**Exercise:** Whatever the records say, repeat them exactly as given.

**Records shown:**
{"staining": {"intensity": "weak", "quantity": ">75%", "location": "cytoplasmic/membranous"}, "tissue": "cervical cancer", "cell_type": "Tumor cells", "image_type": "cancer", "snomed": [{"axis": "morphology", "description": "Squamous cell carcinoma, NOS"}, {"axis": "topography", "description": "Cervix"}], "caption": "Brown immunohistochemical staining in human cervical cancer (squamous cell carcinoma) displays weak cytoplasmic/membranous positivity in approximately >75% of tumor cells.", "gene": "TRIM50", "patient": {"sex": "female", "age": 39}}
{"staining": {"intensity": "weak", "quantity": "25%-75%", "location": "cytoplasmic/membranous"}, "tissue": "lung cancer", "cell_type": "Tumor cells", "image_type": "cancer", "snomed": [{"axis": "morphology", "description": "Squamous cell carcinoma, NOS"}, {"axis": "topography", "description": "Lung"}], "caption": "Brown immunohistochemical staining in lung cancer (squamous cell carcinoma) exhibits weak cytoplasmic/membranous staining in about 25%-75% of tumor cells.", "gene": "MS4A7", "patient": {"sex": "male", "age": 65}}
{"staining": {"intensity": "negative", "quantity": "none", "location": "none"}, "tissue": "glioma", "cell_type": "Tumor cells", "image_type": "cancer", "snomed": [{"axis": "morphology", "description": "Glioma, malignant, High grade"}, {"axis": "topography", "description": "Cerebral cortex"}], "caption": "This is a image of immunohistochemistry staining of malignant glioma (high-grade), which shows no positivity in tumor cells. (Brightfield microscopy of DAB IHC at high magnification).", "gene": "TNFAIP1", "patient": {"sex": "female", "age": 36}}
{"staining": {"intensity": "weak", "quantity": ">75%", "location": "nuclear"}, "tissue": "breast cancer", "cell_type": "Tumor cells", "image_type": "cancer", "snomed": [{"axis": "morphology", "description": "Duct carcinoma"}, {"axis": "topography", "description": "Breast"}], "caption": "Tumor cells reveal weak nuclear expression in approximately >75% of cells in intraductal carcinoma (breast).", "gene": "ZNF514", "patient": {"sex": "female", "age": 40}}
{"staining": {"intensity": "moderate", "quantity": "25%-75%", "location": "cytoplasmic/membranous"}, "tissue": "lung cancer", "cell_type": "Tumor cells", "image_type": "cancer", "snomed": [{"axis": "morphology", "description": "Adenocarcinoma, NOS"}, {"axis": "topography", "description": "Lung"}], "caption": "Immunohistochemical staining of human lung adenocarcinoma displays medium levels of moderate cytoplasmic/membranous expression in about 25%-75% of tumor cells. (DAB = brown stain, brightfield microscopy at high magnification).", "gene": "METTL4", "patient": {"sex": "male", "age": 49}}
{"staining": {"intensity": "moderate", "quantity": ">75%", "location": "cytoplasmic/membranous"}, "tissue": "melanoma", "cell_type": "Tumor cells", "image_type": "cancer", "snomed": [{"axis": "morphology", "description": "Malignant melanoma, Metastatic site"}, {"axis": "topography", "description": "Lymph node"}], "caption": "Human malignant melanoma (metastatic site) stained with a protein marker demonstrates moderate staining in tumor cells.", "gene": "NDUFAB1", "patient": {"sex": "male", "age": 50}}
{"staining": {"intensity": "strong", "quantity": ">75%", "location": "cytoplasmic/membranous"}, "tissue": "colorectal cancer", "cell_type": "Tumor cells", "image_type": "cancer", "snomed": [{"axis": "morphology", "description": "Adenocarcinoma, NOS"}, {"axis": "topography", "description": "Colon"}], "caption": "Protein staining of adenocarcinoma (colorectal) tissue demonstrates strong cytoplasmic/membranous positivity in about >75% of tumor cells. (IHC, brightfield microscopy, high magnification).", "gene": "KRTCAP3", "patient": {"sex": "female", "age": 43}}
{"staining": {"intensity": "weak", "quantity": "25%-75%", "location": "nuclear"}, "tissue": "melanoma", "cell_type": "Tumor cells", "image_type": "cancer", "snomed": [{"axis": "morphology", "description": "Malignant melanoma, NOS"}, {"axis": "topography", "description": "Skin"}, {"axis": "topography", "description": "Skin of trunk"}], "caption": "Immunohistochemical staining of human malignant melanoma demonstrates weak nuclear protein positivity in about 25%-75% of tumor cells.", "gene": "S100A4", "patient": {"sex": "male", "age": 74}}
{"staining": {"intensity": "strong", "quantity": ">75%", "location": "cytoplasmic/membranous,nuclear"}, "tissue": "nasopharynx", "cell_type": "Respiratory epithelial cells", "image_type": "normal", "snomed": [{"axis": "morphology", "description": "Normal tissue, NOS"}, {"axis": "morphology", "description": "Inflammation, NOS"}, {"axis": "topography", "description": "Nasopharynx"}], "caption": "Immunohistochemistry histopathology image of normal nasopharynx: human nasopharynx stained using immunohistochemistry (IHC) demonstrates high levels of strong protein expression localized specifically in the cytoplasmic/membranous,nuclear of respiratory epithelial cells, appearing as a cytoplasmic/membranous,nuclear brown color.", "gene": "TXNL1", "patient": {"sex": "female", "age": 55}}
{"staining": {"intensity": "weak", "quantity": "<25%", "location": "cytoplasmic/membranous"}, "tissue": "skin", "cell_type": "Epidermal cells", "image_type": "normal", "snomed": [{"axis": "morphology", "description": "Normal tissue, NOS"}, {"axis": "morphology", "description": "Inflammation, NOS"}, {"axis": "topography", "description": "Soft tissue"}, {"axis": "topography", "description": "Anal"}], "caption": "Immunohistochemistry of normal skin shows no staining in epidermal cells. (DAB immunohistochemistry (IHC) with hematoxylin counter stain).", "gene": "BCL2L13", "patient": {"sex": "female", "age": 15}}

**Response area:**
{"staining": {"intensity": "weak", "quantity": ">75%", "location": "cytoplasmic/membranous"}, "tissue": "cervical cancer", "cell_type": "Tumor cells", "image_type": "cancer", "snomed": [{"axis": "morphology", "description": "Squamous cell carcinoma, NOS"}, {"axis": "topography", "description": "Cervix"}], "caption": "Brown immunohistochemical staining in human cervical cancer (squamous cell carcinoma) displays weak cytoplasmic/membranous positivity in approximately >75% of tumor cells.", "gene": "TRIM50", "patient": {"sex": "female", "age": 39}}
{"staining": {"intensity": "weak", "quantity": "25%-75%", "location": "cytoplasmic/membranous"}, "tissue": "lung cancer", "cell_type": "Tumor cells", "image_type": "cancer", "snomed": [{"axis": "morphology", "description": "Squamous cell carcinoma, NOS"}, {"axis": "topography", "description": "Lung"}], "caption": "Brown immunohistochemical staining in lung cancer (squamous cell carcinoma) exhibits weak cytoplasmic/membranous staining in about 25%-75% of tumor cells.", "gene": "MS4A7", "patient": {"sex": "male", "age": 65}}
{"staining": {"intensity": "negative", "quantity": "none", "location": "none"}, "tissue": "glioma", "cell_type": "Tumor cells", "image_type": "cancer", "snomed": [{"axis": "morphology", "description": "Glioma, malignant, High grade"}, {"axis": "topography", "description": "Cerebral cortex"}], "caption": "This is a image of immunohistochemistry staining of malignant glioma (high-grade), which shows no positivity in tumor cells. (Brightfield microscopy of DAB IHC at high magnification).", "gene": "TNFAIP1", "patient": {"sex": "female", "age": 36}}
{"staining": {"intensity": "weak", "quantity": ">75%", "location": "nuclear"}, "tissue": "breast cancer", "cell_type": "Tumor cells", "image_type": "cancer", "snomed": [{"axis": "morphology", "description": "Duct carcinoma"}, {"axis": "topography", "description": "Breast"}], "caption": "Tumor cells reveal weak nuclear expression in approximately >75% of cells in intraductal carcinoma (breast).", "gene": "ZNF514", "patient": {"sex": "female", "age": 40}}
{"staining": {"intensity": "moderate", "quantity": "25%-75%", "location": "cytoplasmic/membranous"}, "tissue": "lung cancer", "cell_type": "Tumor cells", "image_type": "cancer", "snomed": [{"axis": "morphology", "description": "Adenocarcinoma, NOS"}, {"axis": "topography", "description": "Lung"}], "caption": "Immunohistochemical staining of human lung adenocarcinoma displays medium levels of moderate cytoplasmic/membranous expression in about 25%-75% of tumor cells. (DAB = brown stain, brightfield microscopy at high magnification).", "gene": "METTL4", "patient": {"sex": "male", "age": 49}}
{"staining": {"intensity": "moderate", "quantity": ">75%", "location": "cytoplasmic/membranous"}, "tissue": "melanoma", "cell_type": "Tumor cells", "image_type": "cancer", "snomed": [{"axis": "morphology", "description": "Malignant melanoma, Metastatic site"}, {"axis": "topography", "description": "Lymph node"}], "caption": "Human malignant melanoma (metastatic site) stained with a protein marker demonstrates moderate staining in tumor cells.", "gene": "NDUFAB1", "patient": {"sex": "male", "age": 50}}
{"staining": {"intensity": "strong", "quantity": ">75%", "location": "cytoplasmic/membranous"}, "tissue": "colorectal cancer", "cell_type": "Tumor cells", "image_type": "cancer", "snomed": [{"axis": "morphology", "description": "Adenocarcinoma, NOS"}, {"axis": "topography", "description": "Colon"}], "caption": "Protein staining of adenocarcinoma (colorectal) tissue demonstrates strong cytoplasmic/membranous positivity in about >75% of tumor cells. (IHC, brightfield microscopy, high magnification).", "gene": "KRTCAP3", "patient": {"sex": "female", "age": 43}}
{"staining": {"intensity": "weak", "quantity": "25%-75%", "location": "nuclear"}, "tissue": "melanoma", "cell_type": "Tumor cells", "image_type": "cancer", "snomed": [{"axis": "morphology", "description": "Malignant melanoma, NOS"}, {"axis": "topography", "description": "Skin"}, {"axis": "topography", "description": "Skin of trunk"}], "caption": "Immunohistochemical staining of human malignant melanoma demonstrates weak nuclear protein positivity in about 25%-75% of tumor cells.", "gene": "S100A4", "patient": {"sex": "male", "age": 74}}
{"staining": {"intensity": "strong", "quantity": ">75%", "location": "cytoplasmic/membranous,nuclear"}, "tissue": "nasopharynx", "cell_type": "Respiratory epithelial cells", "image_type": "normal", "snomed": [{"axis": "morphology", "description": "Normal tissue, NOS"}, {"axis": "morphology", "description": "Inflammation, NOS"}, {"axis": "topography", "description": "Nasopharynx"}], "caption": "Immunohistochemistry histopathology image of normal nasopharynx: human nasopharynx stained using immunohistochemistry (IHC) demonstrates high levels of strong protein expression localized specifically in the cytoplasmic/membranous,nuclear of respiratory epithelial cells, appearing as a cytoplasmic/membranous,nuclear brown color.", "gene": "TXNL1", "patient": {"sex": "female", "age": 55}}
{"staining": {"intensity": "weak", "quantity": "<25%", "location": "cytoplasmic/membranous"}, "tissue": "skin", "cell_type": "Epidermal cells", "image_type": "normal", "snomed": [{"axis": "morphology", "description": "Normal tissue, NOS"}, {"axis": "morphology", "description": "Inflammation, NOS"}, {"axis": "topography", "description": "Soft tissue"}, {"axis": "topography", "description": "Anal"}], "caption": "Immunohistochemistry of normal skin shows no staining in epidermal cells. (DAB immunohistochemistry (IHC) with hematoxylin counter stain).", "gene": "BCL2L13", "patient": {"sex": "female", "age": 15}}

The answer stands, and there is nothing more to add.